IH Drift Tube Linear Accelerator
The Drift Tube Linac (DTL) has been designed to accelerate ions from 180 keV/A to 1.8 MeV/A, using six Inter-digital H type RF resonators operating at 97 MHz (figure 1(a)). IH-type resonators are the preferred choice for multiple gap DTL applications due to their high shunt impedance values. Acceleration from 180 keV/A to 1.8 MeV/A is done by six independently phased IH-type RF cavities. The beam dynamics and generation of the drift tube geometry are done using the LANA code. The electrical design of the first resonator tank has been done using CST Microwave Studio. Each IH tank is independently phased from separate rf amplifiers. Except the first and last tanks the tanks consist of bunching sections and accelerating sections. The accelerating sections in the IH tanks are designed for 00 synchronous phase, see figure 1(b).
Figure 1: (a) A 3D view of the Inter-digital H type drift tube linac structure. (b) A front view of the DTL showing 2-gap buncher section followed by a long drift tube.
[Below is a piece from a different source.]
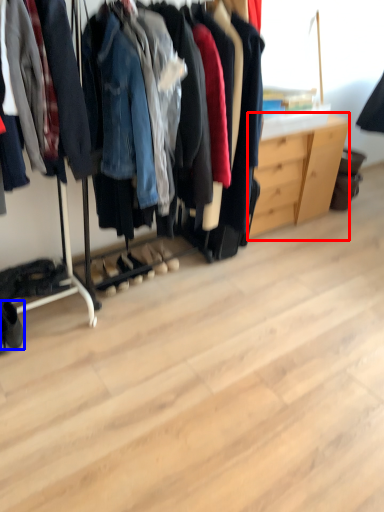
Question: Which point is closer to the camera, dresser (highlighted by a red box) or footwear (highlighted by a blue box)?

Choices:
 (A) dresser
 (B) footwear

Answer: (B)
The beam is injected into the accelerating sections with a reduced phase spread and velocity higher than the design velocity so that the bunch drifts to more negative phases during acceleration and emerges with a reduced energy spread. Quadrupole triplets between tanks provide periodic transverse focussing. The parameters of the DTL cavities are listed in table 1.
Table 1: Number of cells and cell length, output energy and power required to accelerate the ion beam of A/q = 6 through DTL-1 to DTL-6 cavities
|Tank No.||Length||No. of Cells||Eout (MeV/A)||Power (kW)|
Beam acceleration through DTL:
After the high-power conditioning of the DTL tanks, beam acceleration tests have been carried out using the N5+ beam. The power level required by DTL-1 to DTL-6 cavities for N5+ was calculated to be about 1.1 kW, 2.4 kW, 3.9 kW, 3.9 kW, 5.3 kW, and 5.5 kW respectively get the designed energy gain. An accelerated beam of energy 180keV/A is rebunched by a spiral buncher. The bunched beam is injected into DTL tanks. Beam tests have been carried out in a stepwise manner to carry out the energy gain measurement from RFQ and DTL structures.
Table 2: Forward and pickup required to accelerate the N5+ bunched beam through cavities
|Cavity||Forward Power||Pickup Power (mV)||Eout (MeV/A)|
The ion beam has been accelerated successfully through DTL-1 to DTL-4, the energy gain through these 4-tanks is 0.32MeV/A, 0.55MeV/A, 0.85MeV/A, and 1.15MeV/A. The energy is confirmed by an achromat bending magnet installed at the end of DTL-6. The beam current was optimized by tuning the amplitude and RF phase of the MHB, RFQ, SB, DTL1 to DTL4.